The density and CDF plots for the wind speed show a good fit with both theoretical lines following the data. The P-P plot shows good agreement between the empirical and theoretical probabilities, although some deviation from the theoretical is observed for the lower half of the probabilities. The Q-Q plot shows some deviation at the far left and right of the plot. The deviation is greater at the higher quantiles, suggesting the gamma distribution isn’t fitting well at the tails of the data, especially the right tail.

Example of comparing the fit of multiple distributions. Here, gamma, Normal and log-Normal distributions have been fitted to the wind speed data. Density, CDF, Q-Q, and P-P plots have been produced showing the results for each of the distributions. Visually, it is clear from the density plot that the Normal distribution is the worst fit of the three. We can use the AIC and BIC values to rank the distributions in terms of goodness of fit. The lowest AIC and BIC values indicate the best-fitting distribution. For the wind speed, the gamma distribution is the best fitting, followed by log-normal, and then Normal.

# Fit a normal distribution
fit_ws_N = fitdist(reduced_data_clean_removed_zero$wind_speed, "norm")

# Fit a log-normal distribution
fit_ws_LN = fitdist(reduced_data_clean_removed_zero$wind_speed, "lnorm")

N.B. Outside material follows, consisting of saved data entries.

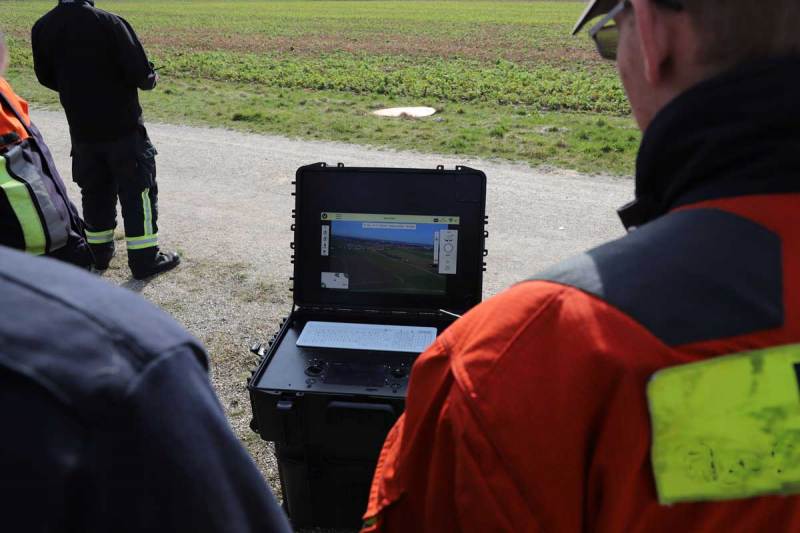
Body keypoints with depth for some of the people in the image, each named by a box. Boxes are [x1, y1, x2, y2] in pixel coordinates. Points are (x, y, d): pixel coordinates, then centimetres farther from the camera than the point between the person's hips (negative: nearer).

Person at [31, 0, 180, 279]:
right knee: (137, 191, 5)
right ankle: (144, 258, 8)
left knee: (94, 190, 18)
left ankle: (98, 252, 27)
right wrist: (152, 78, 4)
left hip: (81, 130, 5)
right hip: (123, 127, -5)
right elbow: (140, 73, -18)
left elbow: (46, 77, 8)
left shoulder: (42, 28, -2)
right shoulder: (109, 23, -18)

# Combine fits into a list
fits = list(Gamma = fit_ws_G, Normal = fit_ws_N,  LogNormal=fit_ws_LN)

# Create plots
par(mfrow = c(2, 2))
plot.legend <- c("Gamma", "Normal", "Log-Normal")
denscomp(fits, legendtext = plot.legend)
qqcomp(fits, legendtext = plot.legend)
cdfcomp(fits, legendtext = plot.legend)
ppcomp(fits, legendtext = plot.legend)

# Extract AIC and BIC values
results = tibble(
  Distribution = names(fits),
  AIC = sapply(fits, function(fit) fit$aic),
  BIC = sapply(fits, function(fit) fit$bic)
)

# Print the results table
print(results)

# A tibble: 3 × 3
  Distribution     AIC     BIC
  <chr>          <dbl>   <dbl>
1 Gamma        127152. 127168.
2 Normal       129622. 129638.
3 LogNormal    127740. 127756.

Pressure

The density and CDF plots for the pressure show that the Normal distribution does a good job fitting the distribution of the data. The P-P plot indicates excellent agreement between the empirical and theoretical probabilities, suggesting the fit in the centre of the data is very good. The Q-Q plot shows some deviation at the far left and right of the plot, indicating the Normal distribution isn’t fitting well at the extreme values of the distribution tails. This is expected since the kurtosis of the data is slightly less than that of a Normal distribution.